Oddly, we both had to confess our favourite of the three books is Purgatory, the earthly journey up the mountain, concluding with Dante swapping guides form Virgil to the celestial of Beatrice Portinari. As Rovelli says, “It’s the colour, the sights and smells of earth and the sheer drama” that makes this part of the Divine Comedy so remarkable. Purgatory teams with fellow poets and is filled with mini essays on political thought, and poetry. And there is the sheer luminous density of the poetry – surely appealing to the leading pioneer of Quantum and Black Holes?
Then there is the rhyming pattern in which it is written – the tri rhyme terza rima, which is cannot be translated into English. A perfect example of its powerful effect is in a dramatic passage telling of the abduction and murder in exile of the Sienese noble woman Pia de’ Tolomei. Consider the following five words:
“Siena mi fe, disfecemi Maremma” (Siena made me, in the Maremma – badlands – I was undone).

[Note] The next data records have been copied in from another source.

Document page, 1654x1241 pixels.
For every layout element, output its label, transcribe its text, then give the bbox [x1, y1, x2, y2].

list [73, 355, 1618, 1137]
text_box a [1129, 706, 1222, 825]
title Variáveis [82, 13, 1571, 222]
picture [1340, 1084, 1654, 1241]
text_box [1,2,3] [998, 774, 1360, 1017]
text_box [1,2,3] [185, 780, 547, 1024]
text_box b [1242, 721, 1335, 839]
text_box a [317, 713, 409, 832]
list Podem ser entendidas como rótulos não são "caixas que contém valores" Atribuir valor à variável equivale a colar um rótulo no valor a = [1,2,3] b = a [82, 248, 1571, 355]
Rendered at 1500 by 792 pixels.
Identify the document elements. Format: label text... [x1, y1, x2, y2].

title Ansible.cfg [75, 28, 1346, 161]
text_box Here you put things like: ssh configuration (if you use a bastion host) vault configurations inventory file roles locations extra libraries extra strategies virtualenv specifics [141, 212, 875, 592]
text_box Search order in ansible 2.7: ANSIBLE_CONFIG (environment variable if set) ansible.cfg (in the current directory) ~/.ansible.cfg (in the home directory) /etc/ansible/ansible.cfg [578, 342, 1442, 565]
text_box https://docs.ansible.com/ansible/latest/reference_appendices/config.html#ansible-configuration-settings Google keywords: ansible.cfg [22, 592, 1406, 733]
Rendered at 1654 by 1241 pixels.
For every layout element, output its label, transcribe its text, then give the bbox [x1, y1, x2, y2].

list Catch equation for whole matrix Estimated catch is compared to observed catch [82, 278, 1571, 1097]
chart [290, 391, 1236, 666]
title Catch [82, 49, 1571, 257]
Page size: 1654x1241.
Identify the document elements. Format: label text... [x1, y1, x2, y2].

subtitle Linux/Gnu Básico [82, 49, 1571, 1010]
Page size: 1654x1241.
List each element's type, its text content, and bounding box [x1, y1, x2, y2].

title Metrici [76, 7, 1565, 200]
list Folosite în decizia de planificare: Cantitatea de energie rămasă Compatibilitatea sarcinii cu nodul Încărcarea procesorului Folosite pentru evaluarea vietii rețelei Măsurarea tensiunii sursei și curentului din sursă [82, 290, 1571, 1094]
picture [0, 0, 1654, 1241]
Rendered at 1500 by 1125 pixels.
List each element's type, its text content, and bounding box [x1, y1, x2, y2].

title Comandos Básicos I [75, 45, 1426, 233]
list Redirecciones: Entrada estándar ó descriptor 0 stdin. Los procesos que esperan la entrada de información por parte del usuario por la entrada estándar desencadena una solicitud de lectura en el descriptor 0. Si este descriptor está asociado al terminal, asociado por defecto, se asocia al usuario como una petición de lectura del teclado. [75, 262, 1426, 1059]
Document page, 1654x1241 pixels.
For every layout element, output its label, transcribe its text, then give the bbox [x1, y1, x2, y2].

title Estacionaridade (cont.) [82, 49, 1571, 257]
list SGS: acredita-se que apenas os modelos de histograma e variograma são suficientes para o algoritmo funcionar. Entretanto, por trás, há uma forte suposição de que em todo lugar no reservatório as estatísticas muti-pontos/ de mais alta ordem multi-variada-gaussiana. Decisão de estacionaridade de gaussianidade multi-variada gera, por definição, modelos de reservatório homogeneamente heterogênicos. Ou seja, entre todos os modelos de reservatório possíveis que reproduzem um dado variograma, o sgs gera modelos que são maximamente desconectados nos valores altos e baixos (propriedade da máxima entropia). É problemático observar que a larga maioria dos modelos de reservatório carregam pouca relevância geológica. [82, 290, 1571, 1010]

Rovelli then explained to me that the sheer power and depth of Dante’s cosmology led him to Dante’s master Brunetto Latini. Latini wrote two books that still endure and he opens up another mysterious side to Dante. He was a follower of the Spiritual Franciscans, radical mystics who were inspired by Joachim of Floris, a remote abbey in Calabria. His prophecies, and brilliant whirling and elaborate designs, are the among the most significant in the millenarian tradition. The Spirituals inform the background to Umberto Eco’s Name of the Rose and Latini’s teachings of a new political millennium to come inspired both Nazi and Bolshevik propaganda.
The Rovelli essays range from a solitary pilgrimage among the tribes of north Tanzania, Darwin’s tree of life and learning, LSD, worsening inequality, to climate change and good behaviour in modern politics and politicians. These need to focus on four priorities, war and confrontation, climate change, inequality, all of which seem to be getting worse in so many communities and countries, as well as the ineluctable, and too often forgotten, problem of atomic arsenals.
His essay on Hitler’s “Mein Kampf” describes how the political hard Right dwells on fear, specifically the fear of appearing weak. The book displays “the intimate logic of violence.”
“What can we learn from this? I think it teaches us that, in order to avoid catastrophes, we do not need to defend ourselves against others: we need to fight against our fear of them.”
This brings us back to Covid-19 and Black Holes. Both expose human fragility and the limits of our knowledge. When it comes to Covid, “we find ourselves much less powerful than we thought. Collectively, we have been making mistakes how we deal with it. We could have done better, by working together. We are facing something totally new. We might disagree, but we must work for the common good. We know so little about our future, and we must realise we are fighting for our way of being human.”
Black Holes also tease our fragility and the limits of knowledge and understanding. “There are billions of them. Imagine something tens of billions of times the size of the sun, falling in on itself to the size of a gold ball, and then at the heart there is huge energy and nothing. Time stops. And we just don’t know. It tests our understanding of the beginnings of everything.”
And so the story continues – as Homer, of the Simpson family or the chronicler of Odysseus, might say.
In the book, as in our chat, Carlo Rovelli is an incomparable, kind, witty, illuminating, companion and guide. May his writings and teaching continue.
My feeling at the end of the book brought to mind the ending lines of Purgatory, in Dante’s Divine Comedy:
Io dalla santissim’ onda
rifatto sì, come piante novella
rinnovellate di novella fronda,
puro e disposto a salire alle stelle.
I turned from the sacred wave, remade,
like plants renewed with new leaves,
purified and ready to ascend to the stars.
Carlo Rovelli – There Are Places in the World Where Rules Are Less Important Than Kindness. Published by Allen Lane, £15.39.